#### PAGE EXCERPT
Run on Drug for Avian Flu Has Physicians Worried
By David Brown
Washington Post Staff Writer
Saturday, October 22, 2005; Page A01
What fallout shelters were to worries about the Bomb, and duct tape and plastic sheeting were to fears of terrorism after Sept. 11, Tamiflu is starting to be for the specter of pandemic influenza.
Across the country, people appear to be building home stockpiles of the prescription antiviral medicine, according to reports by drugstores, pharmaceutical benefit managers and physicians.
The run on Tamiflu was apparently spurred by government warnings, here and abroad, that chances for a worldwide flu epidemic are rising, and by news that Southeast Asia's H5N1 bird flu -- the leading candidate for a pandemic -- is moving westward.
########
YOUR TASKS.
(a) In the Tamiflu article, rewrite the stretch from "The run on Tamiflu" through "is moving westward.", replacing "government warnings" with "official warnings".
(b) Translate this sentence from the Tamiflu article into Spanish: "Across the country, people appear to be building home stockpiles of the prescription antiviral medicine, according to reports by drugstores, pharmaceutical benefit managers and physicians."
#### GIVEN INFORMATION
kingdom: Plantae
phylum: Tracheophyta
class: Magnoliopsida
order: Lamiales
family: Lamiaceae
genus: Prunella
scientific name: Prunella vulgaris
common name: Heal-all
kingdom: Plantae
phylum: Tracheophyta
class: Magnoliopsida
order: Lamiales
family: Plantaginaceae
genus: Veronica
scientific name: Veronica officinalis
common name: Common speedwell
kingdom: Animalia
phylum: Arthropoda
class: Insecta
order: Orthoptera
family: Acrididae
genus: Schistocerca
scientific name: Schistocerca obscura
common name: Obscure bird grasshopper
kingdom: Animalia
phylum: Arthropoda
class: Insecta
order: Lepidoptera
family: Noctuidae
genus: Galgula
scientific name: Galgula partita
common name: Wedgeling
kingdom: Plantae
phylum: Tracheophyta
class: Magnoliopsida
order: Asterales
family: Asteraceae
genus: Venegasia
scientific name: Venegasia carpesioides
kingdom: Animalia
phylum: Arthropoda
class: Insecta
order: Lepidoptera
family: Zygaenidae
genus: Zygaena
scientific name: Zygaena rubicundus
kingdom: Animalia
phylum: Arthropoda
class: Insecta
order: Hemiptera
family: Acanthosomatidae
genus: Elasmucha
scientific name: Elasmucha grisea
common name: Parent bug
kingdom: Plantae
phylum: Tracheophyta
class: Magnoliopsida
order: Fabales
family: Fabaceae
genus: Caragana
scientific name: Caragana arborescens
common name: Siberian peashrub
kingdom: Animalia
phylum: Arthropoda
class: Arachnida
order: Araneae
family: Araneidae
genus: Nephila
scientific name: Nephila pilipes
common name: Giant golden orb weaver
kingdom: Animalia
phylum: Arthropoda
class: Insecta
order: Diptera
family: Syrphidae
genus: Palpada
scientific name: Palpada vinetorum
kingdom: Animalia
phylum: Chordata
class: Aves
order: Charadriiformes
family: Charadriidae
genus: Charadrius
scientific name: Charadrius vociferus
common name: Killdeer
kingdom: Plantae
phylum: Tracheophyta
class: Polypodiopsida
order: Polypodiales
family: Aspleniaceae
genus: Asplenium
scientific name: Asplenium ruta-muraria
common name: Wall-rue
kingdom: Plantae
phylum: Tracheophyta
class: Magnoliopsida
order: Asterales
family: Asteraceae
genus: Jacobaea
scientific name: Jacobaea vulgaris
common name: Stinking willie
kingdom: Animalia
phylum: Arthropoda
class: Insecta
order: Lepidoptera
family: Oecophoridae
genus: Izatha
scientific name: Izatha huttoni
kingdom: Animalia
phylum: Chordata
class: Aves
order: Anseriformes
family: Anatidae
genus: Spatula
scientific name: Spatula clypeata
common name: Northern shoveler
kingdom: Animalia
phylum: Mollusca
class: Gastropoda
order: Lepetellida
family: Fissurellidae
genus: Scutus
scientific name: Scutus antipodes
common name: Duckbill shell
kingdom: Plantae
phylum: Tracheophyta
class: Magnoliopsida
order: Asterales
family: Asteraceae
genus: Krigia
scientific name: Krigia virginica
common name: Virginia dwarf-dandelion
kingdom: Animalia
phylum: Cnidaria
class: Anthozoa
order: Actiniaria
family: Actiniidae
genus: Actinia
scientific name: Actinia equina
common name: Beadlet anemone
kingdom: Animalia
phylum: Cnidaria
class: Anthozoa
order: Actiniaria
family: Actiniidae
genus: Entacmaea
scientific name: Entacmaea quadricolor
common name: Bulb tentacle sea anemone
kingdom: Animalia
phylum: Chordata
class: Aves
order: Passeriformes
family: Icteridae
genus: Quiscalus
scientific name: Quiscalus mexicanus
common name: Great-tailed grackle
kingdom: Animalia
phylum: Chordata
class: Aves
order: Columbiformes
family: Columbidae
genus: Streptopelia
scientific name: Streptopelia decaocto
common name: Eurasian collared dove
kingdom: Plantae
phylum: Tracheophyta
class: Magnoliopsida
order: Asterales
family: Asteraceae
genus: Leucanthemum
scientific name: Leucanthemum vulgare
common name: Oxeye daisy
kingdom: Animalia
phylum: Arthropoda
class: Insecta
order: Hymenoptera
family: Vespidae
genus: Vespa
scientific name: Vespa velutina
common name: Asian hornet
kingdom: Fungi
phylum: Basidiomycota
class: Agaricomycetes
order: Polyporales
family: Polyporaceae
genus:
########
TASK ANSWERS.
(a)
The run on Tamiflu was apparently spurred by official warnings, here and abroad, that chances for a worldwide flu epidemic are rising, and by news that Southeast Asia's H5N1 bird flu -- the leading candidate for a pandemic -- is moving westward.

(b) En todo el país, la gente parece estar acumulando reservas caseras del medicamento antiviral de venta con receta, según informes de farmacias, administradores de beneficios farmacéuticos y médicos.